The first answer is: not quite as bad as you might think, especially if the authorities make the holders of bank debt (the bondholders) share the pain as well as the holders of equity. Another benefit that state-sponsored bail-outs have is that the default rate is kept to a minimum. When banks are trying to repair their balance sheets, they foreclose on otherwise viable borrowers. But the state can afford to allow all those who keep paying the interest on their loans to stay solvent. The state also doesn’t need to sell off assets at firesale prices to raise cash in a hurry. This limits the scale of property-market deflation – and the state may even turn a profit if the collateral assets are held long enough for the economy to recover.
So what sort of losses are we looking at? Goldman Sachs estimate £350bn of assets are ‘toxic’ but collateral cover means losses would be mitigated. Collateral sales would likely result in recovery rates of about two-thirds, suggesting final realised losses of £120bn. That’s 8% of GDP, but less than existing bank capital. The country’s hardly going bankrupt on that basis. UK government debt is 40% of GDP, excluding the bank bail-out costs to date. That’s way less than Germany or France in the 60%-70% range; Italy in excess of 100%; or Japan’s at 180%.
Unfortunately, Goldman is probably being too optimistic. New York University Professor Nouriel Roubini now reckons total losses on US-originated loans will come in at $3.6trn, with about $1.8trn taken by US banks and brokers, and $1.4trn abroad, mainly in Europe. With US banks and brokers having just $1.4trn in capital, it’s clear Britain is by no means the only country where the banking system is essentially bust. Many European countries are no better.
We know from a Bank of England study of 33 past bank crises that once a currency has fallen as much as sterling has, the direct costs to the government of a bank bail-out average nearly 18% of GDP. That’s £250bn in today’s money, which dwarfs both the £37bn we’ve had to spend so far and also Goldman Sachs’ £120bn ‘worst-case’ scenario. Yet even this would ‘only’ take government debt to around 60% of GDP – still some way below the European average forecast figure of 73% by 2011.
There are many other things that will drive government debt higher (not least falling tax receipts and rising unemployment benefit) but this will be the case for almost all countries, not just ours.
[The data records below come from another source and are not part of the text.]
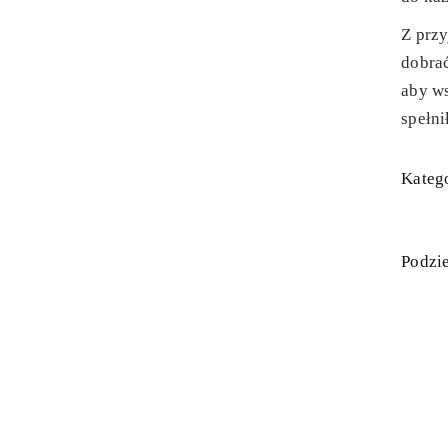
Z prz
dobra
aby ws
spełni
Katego
Podzie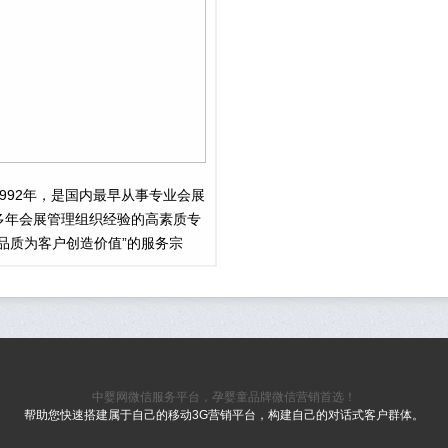
992年，是国内最早从事专业会展
多年会展管理组织经验的高素质专
品质为客户创造价值”的服务宗
功策划和组织了40多个极具影响
国际陶瓷工业展览会、中国国际中
览会、全国书法篆刻作品展览、中
器展览会、中国国际洗染业展览会
中婴网微信服务平台，孕婴童品牌微信营销首选！
帮助您快速搭建属于自己的移动3G营销平台，构建自己的对话式客户群体。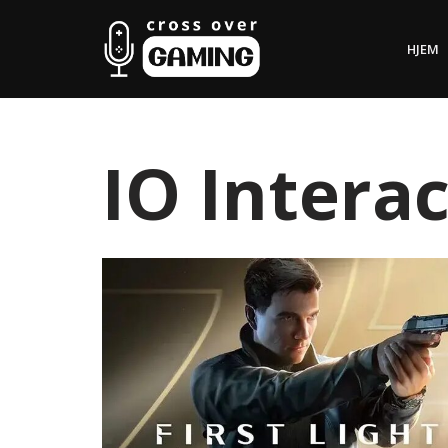
HJEM
Hopp
til
innholdet
IO Interac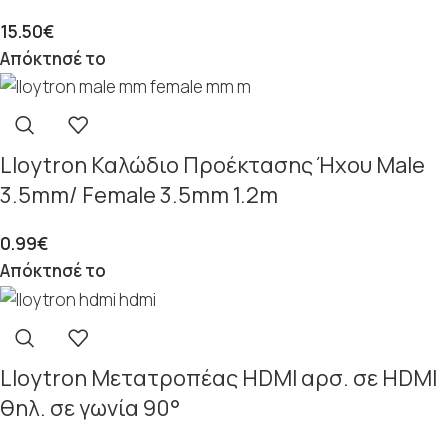
15.50
€
Απόκτησέ το
Lloytron Καλώδιο Προέκτασης Ήχου Male
3.5mm/ Female 3.5mm 1.2m
0.99
€
Απόκτησέ το
Lloytron Μετατροπέας HDMI αρσ. σε HDMI
θηλ. σε γωνία 90°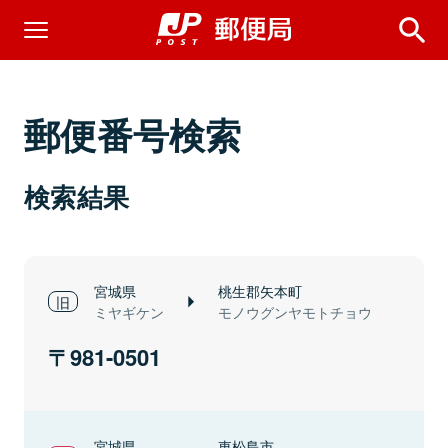
郵便番号検索
検索結果
宮城県
桃生郡矢本町
ミヤギケン
モノウグンヤモトチョウ
981-0501
宮城県
東松島市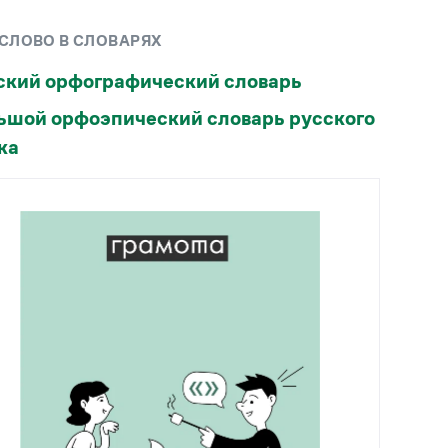
Рекомендуем
 СЛОВО В СЛОВАРЯХ
Учебник Грамоты
ский орфографический словарь
ьшой орфоэпический словарь русского
Правила русского языка: от азов до тонкостей
Интерактивные упражнения: от простого к
ка
сложному
Скороговорки
Издательство
Словари
Научпоп
Учебники и справочники
Все книги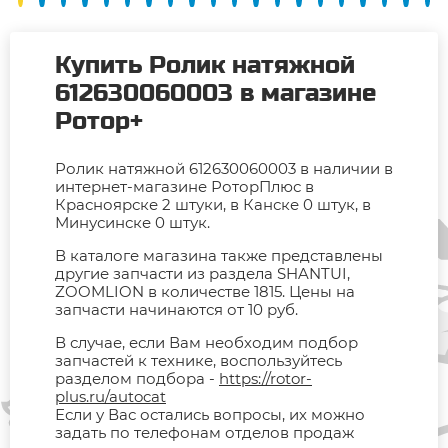
Купить Ролик натяжной
612630060003 в магазине
Ротор+
Ролик натяжной 612630060003 в наличии в
интернет-магазине РоторПлюс в
Красноярске 2 штуки, в Канске 0 штук, в
Минусинске 0 штук.
В каталоге магазина также представлены
другие запчасти из раздела SHANTUI,
ZOOMLION в количестве 1815. Цены на
запчасти начинаются от 10 руб.
В случае, если Вам необходим подбор
запчастей к технике, воспользуйтесь
разделом подбора -
https://rotor-
plus.ru/autocat
Если у Вас остались вопросы, их можно
задать по телефонам отделов продаж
Yes, we have a scarily indebted household sector and yes, we have a current-account deficit, but sterling has dropped by a third since July and, given the usual lags, that could provide something of a boost to the trade balance.
The reason why Britain was driven to the International Monetary Fund (IMF) in 1976 for a bail-out was not so much because national debt was so high as because the cost of servicing it was almost 5% of GDP a year (interest rates were higher then). The current burden is about half that, so even a doubling of government debt (although by no means unlikely before this crisis is done) wouldn’t be a total disaster, as long as interest rates stay low. That depends on how easy it’ll be to find buyers for the big surge in planned gilt issuance.
The FT Lex column pooh-poohs the “conventional wisdom” that the domestic banking system will mop up government bond issuance as in previous banking crises. But this ignores the fact that the banks’ new imperative is to swap risky assets for risk-free ones. The wide spreads available in very low-risk corporate debt simply aren’t tempting to a banking sector that has just learned a near-fatal lesson in the difference between risk-free and nearly risk-free. Banks will buy gilts this banking crisis for exactly the same reasons banks buy government bonds in any banking crisis – because they have no real choice in the matter.